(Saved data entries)
= = =

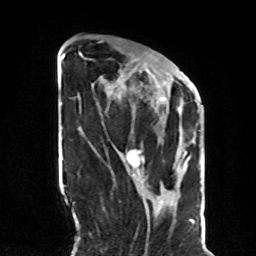
Breast MRI, one axial slice. Position 31 of 70 along the scan axis. Cropped to one breast. Dynamic contrast-enhanced series, time point 2 of 8 at this slice position (early post-contrast). 1.5 T. TE 4.2 ms, TR 7 ms. 2.3 mm slice thickness. 256 × 256 image matrix, field of view 190 × 190 mm. Female patient.
Annotated regions visible in this slice (semi-automatically segmented with operator editing):
- enhancing-tissue mask used for the functional tumour volume (all voxels passing the contrast-enhancement thresholds inside the analysis volume; usually the tumour): bounding box [x1, y1, x2, y2] px = [82, 55, 187, 169]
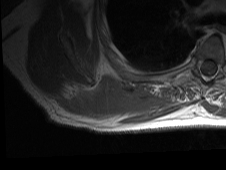
MRI of an extremity soft-tissue mass, one axial slice. Position 21 of 81 along the scan axis. MR volume resampled by the dataset authors to the PET/CT grid (not the native acquisition matrix). 226 × 170 image matrix, field of view 221 × 166 mm. Male patient. Case-level facts recorded for this patient, not image findings: histological type: pleiomorphic spindle cell undifferentiated; grade: high; site of the primary tumour: right parascapusular.
Structures marked on this image (expert contour drawn on MRI and transferred to this co-registered scan by the dataset authors):
- gross tumour volume including surrounding oedema: box from (x=57, y=78) to (x=182, y=125) px
- gross tumour volume (mass): (x=83, y=79)–(x=125, y=116)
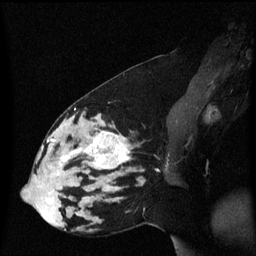
Breast MRI (dynamic contrast-enhanced), one sagittal slice; slice 26 of 60 in the series (ordered by position); dynamic contrast-enhanced series, image 2 of 3 at this slice position (ordered by acquisition); 1.5 T; TE 4.2 ms, TR 8.4 ms; 2 mm slice thickness; 256 × 256 image matrix. Female patient, age 33 years. Case-level facts recorded for this patient, not image findings: setting: breast cancer imaged before/during neoadjuvant chemotherapy; receptor status: triple-negative.
Outlined on this slice (semi-automatically segmented with operator editing):
- analysis volume of interest (the breast-tissue region the enhancement analysis was run in; not a lesion): bounding box (x1, y1, x2, y2) in pixels: (44, 123, 139, 189)
- tumour enhancement mask (voxels above the 70 % enhancement threshold inside the analysis volume of interest): (54, 132, 131, 170)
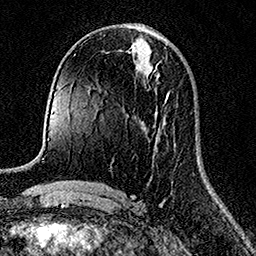
Breast MRI (dynamic contrast-enhanced), one axial slice; position 67 of 158 along the scan axis; cropped to one breast; dynamic contrast-enhanced series, time point 2 of 7 at this slice position (early post-contrast); 1.5 T; TE 3.5 ms, TR 7.2 ms; 1 mm slice thickness; 256 × 256 image matrix, field of view 165 × 165 mm. Female patient.
Structures marked on this image (semi-automatically segmented with operator editing):
- enhancing-tissue mask used for the functional tumour volume (all voxels passing the contrast-enhancement thresholds inside the analysis volume; usually the tumour): bounding box (x1, y1, x2, y2) in pixels: (155, 66, 170, 102)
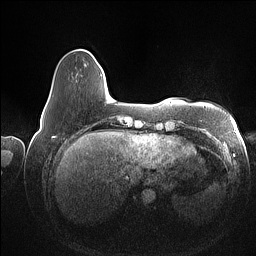
Breast MRI (dynamic contrast-enhanced), one axial slice. Position 16 of 160 along the scan axis. Dynamic contrast-enhanced series, time point 2 of 7 at this slice position (early post-contrast). 1.5 T. TE 1.4 ms, TR 5 ms. 1 mm slice thickness. 256 × 256 image matrix. Female patient.
Outlined on this slice (semi-automatic segmentation, software-assisted and operator-edited):
- enhancing-tissue mask used for the functional tumour volume (all voxels passing the contrast-enhancement thresholds inside the analysis volume; usually the tumour): bounding box [x1, y1, x2, y2] px = [46, 75, 102, 107]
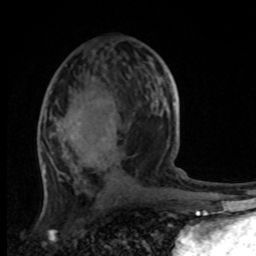
Breast MRI, one axial slice. Position 49 of 100 along the scan axis. Cropped to one breast. Dynamic contrast-enhanced series, time point 2 of 8 at this slice position (early post-contrast). 1.5 T. TE 4.2 ms, TR 7 ms. 256 × 256 image matrix, field of view 165 × 165 mm. Female patient.
Structures marked on this image (semi-automatically segmented with operator editing):
- enhancing-tissue mask used for the functional tumour volume (all voxels passing the contrast-enhancement thresholds inside the analysis volume; usually the tumour): bounding box (x1, y1, x2, y2) in pixels: (41, 58, 169, 183)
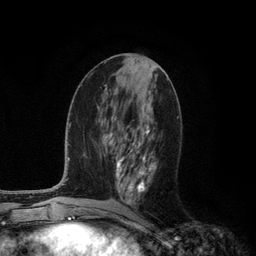
Breast MRI (dynamic contrast-enhanced), one axial slice. Slice 52 of 134 in the series (ordered by position). Cropped to one breast. Dynamic contrast-enhanced series, time point 2 of 6 at this slice position (early post-contrast). 3 T. TE 2.8 ms, TR 7.3 ms. 1.2 mm slice thickness. 256 × 256 image matrix, field of view 180 × 180 mm. Female patient.
Outlined on this slice (semi-automatically segmented with operator editing):
- enhancing-tissue mask used for the functional tumour volume (all voxels passing the contrast-enhancement thresholds inside the analysis volume; usually the tumour): bounding box <116,119,156,201> (left, top, right, bottom; pixels)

= = =

EXERCISE DETAILS
Each line above gets copied exactly; leave the pictures out.

SOLVED PROBLEM
Breast MRI, one axial slice. Position 31 of 70 along the scan axis. Cropped to one breast. Dynamic contrast-enhanced series, time point 2 of 8 at this slice position (early post-contrast). 1.5 T. TE 4.2 ms, TR 7 ms. 2.3 mm slice thickness. 256 × 256 image matrix, field of view 190 × 190 mm. Female patient.
Annotated regions visible in this slice (semi-automatically segmented with operator editing):
- enhancing-tissue mask used for the functional tumour volume (all voxels passing the contrast-enhancement thresholds inside the analysis volume; usually the tumour): bounding box [x1, y1, x2, y2] px = [82, 55, 187, 169]
MRI of an extremity soft-tissue mass, one axial slice. Position 21 of 81 along the scan axis. MR volume resampled by the dataset authors to the PET/CT grid (not the native acquisition matrix). 226 × 170 image matrix, field of view 221 × 166 mm. Male patient. Case-level facts recorded for this patient, not image findings: histological type: pleiomorphic spindle cell undifferentiated; grade: high; site of the primary tumour: right parascapusular.
Structures marked on this image (expert contour drawn on MRI and transferred to this co-registered scan by the dataset authors):
- gross tumour volume including surrounding oedema: box from (x=57, y=78) to (x=182, y=125) px
- gross tumour volume (mass): (x=83, y=79)–(x=125, y=116)
Breast MRI (dynamic contrast-enhanced), one sagittal slice; slice 26 of 60 in the series (ordered by position); dynamic contrast-enhanced series, image 2 of 3 at this slice position (ordered by acquisition); 1.5 T; TE 4.2 ms, TR 8.4 ms; 2 mm slice thickness; 256 × 256 image matrix. Female patient, age 33 years. Case-level facts recorded for this patient, not image findings: setting: breast cancer imaged before/during neoadjuvant chemotherapy; receptor status: triple-negative.
Outlined on this slice (semi-automatically segmented with operator editing):
- analysis volume of interest (the breast-tissue region the enhancement analysis was run in; not a lesion): bounding box (x1, y1, x2, y2) in pixels: (44, 123, 139, 189)
- tumour enhancement mask (voxels above the 70 % enhancement threshold inside the analysis volume of interest): (54, 132, 131, 170)
Breast MRI (dynamic contrast-enhanced), one axial slice; position 67 of 158 along the scan axis; cropped to one breast; dynamic contrast-enhanced series, time point 2 of 7 at this slice position (early post-contrast); 1.5 T; TE 3.5 ms, TR 7.2 ms; 1 mm slice thickness; 256 × 256 image matrix, field of view 165 × 165 mm. Female patient.
Structures marked on this image (semi-automatically segmented with operator editing):
- enhancing-tissue mask used for the functional tumour volume (all voxels passing the contrast-enhancement thresholds inside the analysis volume; usually the tumour): bounding box (x1, y1, x2, y2) in pixels: (155, 66, 170, 102)
Breast MRI (dynamic contrast-enhanced), one axial slice. Position 16 of 160 along the scan axis. Dynamic contrast-enhanced series, time point 2 of 7 at this slice position (early post-contrast). 1.5 T. TE 1.4 ms, TR 5 ms. 1 mm slice thickness. 256 × 256 image matrix. Female patient.
Outlined on this slice (semi-automatic segmentation, software-assisted and operator-edited):
- enhancing-tissue mask used for the functional tumour volume (all voxels passing the contrast-enhancement thresholds inside the analysis volume; usually the tumour): bounding box [x1, y1, x2, y2] px = [46, 75, 102, 107]
Breast MRI, one axial slice. Position 49 of 100 along the scan axis. Cropped to one breast. Dynamic contrast-enhanced series, time point 2 of 8 at this slice position (early post-contrast). 1.5 T. TE 4.2 ms, TR 7 ms. 256 × 256 image matrix, field of view 165 × 165 mm. Female patient.
Structures marked on this image (semi-automatically segmented with operator editing):
- enhancing-tissue mask used for the functional tumour volume (all voxels passing the contrast-enhancement thresholds inside the analysis volume; usually the tumour): bounding box (x1, y1, x2, y2) in pixels: (41, 58, 169, 183)
Breast MRI (dynamic contrast-enhanced), one axial slice. Slice 52 of 134 in the series (ordered by position). Cropped to one breast. Dynamic contrast-enhanced series, time point 2 of 6 at this slice position (early post-contrast). 3 T. TE 2.8 ms, TR 7.3 ms. 1.2 mm slice thickness. 256 × 256 image matrix, field of view 180 × 180 mm. Female patient.
Outlined on this slice (semi-automatically segmented with operator editing):
- enhancing-tissue mask used for the functional tumour volume (all voxels passing the contrast-enhancement thresholds inside the analysis volume; usually the tumour): bounding box <116,119,156,201> (left, top, right, bottom; pixels)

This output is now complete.